I was working on a material that I put together as an example of studying the Ebola data and strangely code that ran fine in the Fall now did not produce any results. Quite the head scratcher ...
I ended up troubleshooting it for a while only to realize that most of the new data deposited into the main Ebola project does not actually map to Ebola. At all. In fact 541 files map at rates below 1%!
Below is the code used to evaluate the mapping percentages for all data (891 files) in this project, see the results at the end). Hopefully it might save some time to someone else.
I was curious to find out where the more than 2.5 million reads not mapping to Ebola come from. First I mapped them to some human genes (dhfr, actb, 18S rRNA), but does not got any hits. The serum seams to be free of human RNA. Then I mapped to some bacterial rRNA operons from several phyla (proteobacteria, firmicutes, actinomycete). I got diffuse mapping with thousands of reads for all of them. Thus the major fraction of RNA in this sample is bacterial rRNA from a broad spectrum of species. Presumably the serum was stored a room temperature for an elevated period of time.
I also noted that all of the read sets with high amount of reads mapping to Ebola belong to the 99 fully assembled sequences submitted to Genbank along with the Science paper. The other read sets seam to be just the trash of that great study.
That's pretty cool.

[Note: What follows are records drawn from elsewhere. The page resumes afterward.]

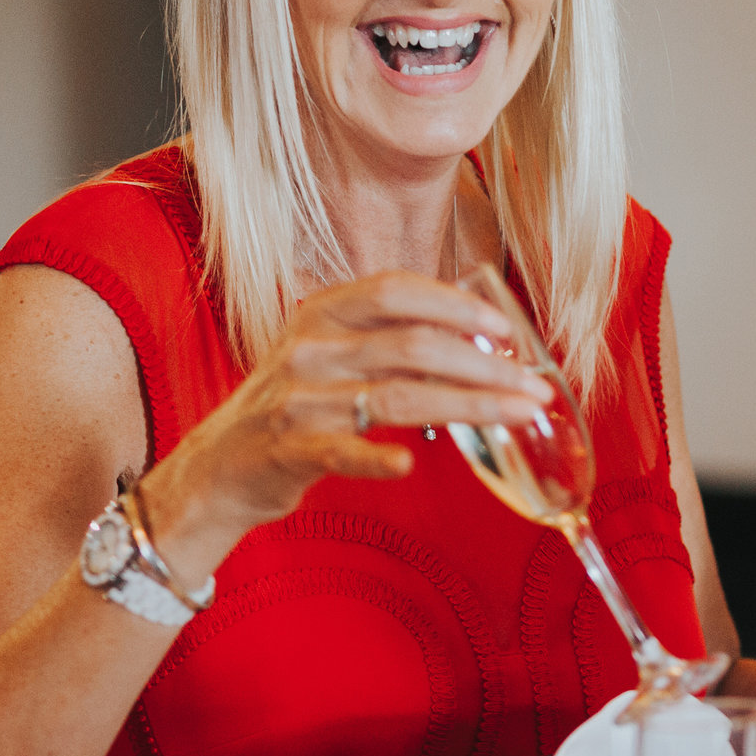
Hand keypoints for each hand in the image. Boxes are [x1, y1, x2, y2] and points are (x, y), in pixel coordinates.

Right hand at [142, 272, 549, 558]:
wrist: (221, 465)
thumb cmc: (294, 405)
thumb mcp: (330, 353)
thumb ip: (390, 339)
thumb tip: (480, 337)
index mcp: (323, 312)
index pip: (397, 290)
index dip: (457, 304)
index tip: (508, 329)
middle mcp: (310, 348)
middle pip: (412, 344)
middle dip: (484, 364)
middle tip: (534, 385)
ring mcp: (298, 399)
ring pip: (397, 395)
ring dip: (468, 405)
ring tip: (517, 415)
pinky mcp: (289, 449)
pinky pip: (343, 450)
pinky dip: (377, 456)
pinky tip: (410, 461)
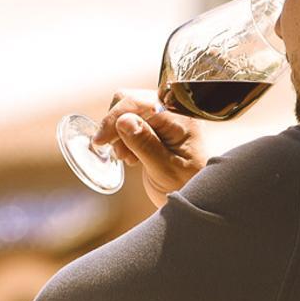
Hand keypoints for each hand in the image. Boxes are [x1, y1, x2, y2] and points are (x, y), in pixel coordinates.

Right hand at [93, 88, 207, 207]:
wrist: (199, 199)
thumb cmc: (188, 186)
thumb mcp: (165, 170)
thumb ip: (145, 144)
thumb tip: (124, 121)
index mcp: (180, 117)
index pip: (139, 103)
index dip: (115, 119)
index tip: (100, 140)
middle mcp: (174, 111)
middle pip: (131, 101)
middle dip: (117, 124)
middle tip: (118, 152)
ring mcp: (166, 118)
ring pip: (129, 111)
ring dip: (120, 133)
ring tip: (128, 157)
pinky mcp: (159, 127)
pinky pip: (134, 121)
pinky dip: (126, 137)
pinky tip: (133, 156)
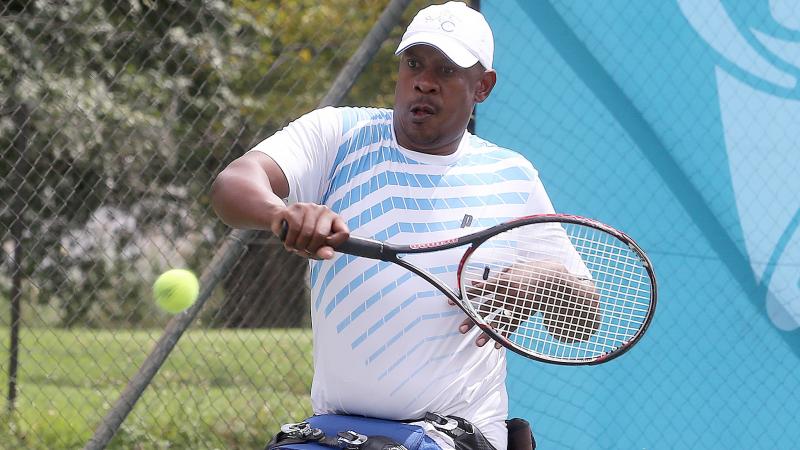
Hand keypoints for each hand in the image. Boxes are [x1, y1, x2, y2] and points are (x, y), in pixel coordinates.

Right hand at [270, 203, 348, 259]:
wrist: (280, 221)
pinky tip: (289, 242)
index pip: (344, 233)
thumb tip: (329, 255)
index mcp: (334, 219)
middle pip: (322, 235)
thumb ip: (323, 251)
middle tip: (304, 249)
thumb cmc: (301, 235)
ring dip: (298, 246)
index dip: (333, 245)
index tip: (324, 247)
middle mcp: (324, 211)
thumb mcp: (314, 246)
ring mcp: (309, 208)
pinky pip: (295, 229)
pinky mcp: (295, 209)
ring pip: (307, 233)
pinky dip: (290, 241)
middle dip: (311, 248)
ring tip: (295, 246)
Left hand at [458, 261, 600, 346]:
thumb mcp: (511, 270)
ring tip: (477, 344)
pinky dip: (505, 335)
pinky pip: (514, 326)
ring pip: (500, 321)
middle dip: (473, 319)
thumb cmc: (529, 271)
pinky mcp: (526, 312)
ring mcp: (519, 305)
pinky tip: (497, 345)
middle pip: (487, 308)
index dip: (465, 295)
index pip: (480, 289)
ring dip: (488, 333)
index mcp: (504, 280)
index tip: (451, 302)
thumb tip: (473, 282)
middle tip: (460, 329)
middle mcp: (510, 294)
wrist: (555, 279)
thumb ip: (493, 277)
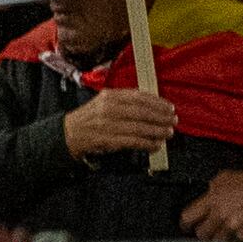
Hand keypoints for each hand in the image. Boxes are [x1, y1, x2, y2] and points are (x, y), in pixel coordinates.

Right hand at [61, 86, 178, 162]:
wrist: (69, 133)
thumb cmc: (90, 118)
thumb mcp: (104, 102)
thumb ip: (125, 101)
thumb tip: (151, 105)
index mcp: (110, 96)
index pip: (138, 97)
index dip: (157, 102)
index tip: (169, 107)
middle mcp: (109, 108)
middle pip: (141, 112)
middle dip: (160, 117)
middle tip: (173, 121)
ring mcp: (108, 125)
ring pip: (139, 127)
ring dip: (157, 131)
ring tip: (168, 133)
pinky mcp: (108, 140)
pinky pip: (132, 142)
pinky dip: (146, 144)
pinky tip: (155, 145)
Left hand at [178, 167, 242, 241]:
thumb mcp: (224, 178)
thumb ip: (209, 190)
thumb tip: (200, 200)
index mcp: (212, 199)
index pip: (188, 218)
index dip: (185, 223)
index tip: (187, 226)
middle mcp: (221, 215)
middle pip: (200, 234)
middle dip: (203, 231)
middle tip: (207, 228)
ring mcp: (233, 228)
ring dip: (217, 238)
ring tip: (223, 230)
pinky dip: (232, 240)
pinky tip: (236, 231)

Thanks for sharing, I wish more studies had posts like this were we can talks about it.
Also since we are talking about it, here is the original post that I was trying to reproduce: Mission Impossible: you have 1 minute to analyze the Ebola Genome As it turns out this time one needs to pick the right data.
I've selected the first 20K (paired) reads from the samples so that I could map all samples (891). I wonder was the mapping percentage 0.25% a good approximation?. But you are right in that this may be sufficient. I have also noted low sequencing accuracy for the samples with low coverage.
The ratio of mapped reads is 0.3 % in my mapping, which is very close to your result obtained with only the first 20K.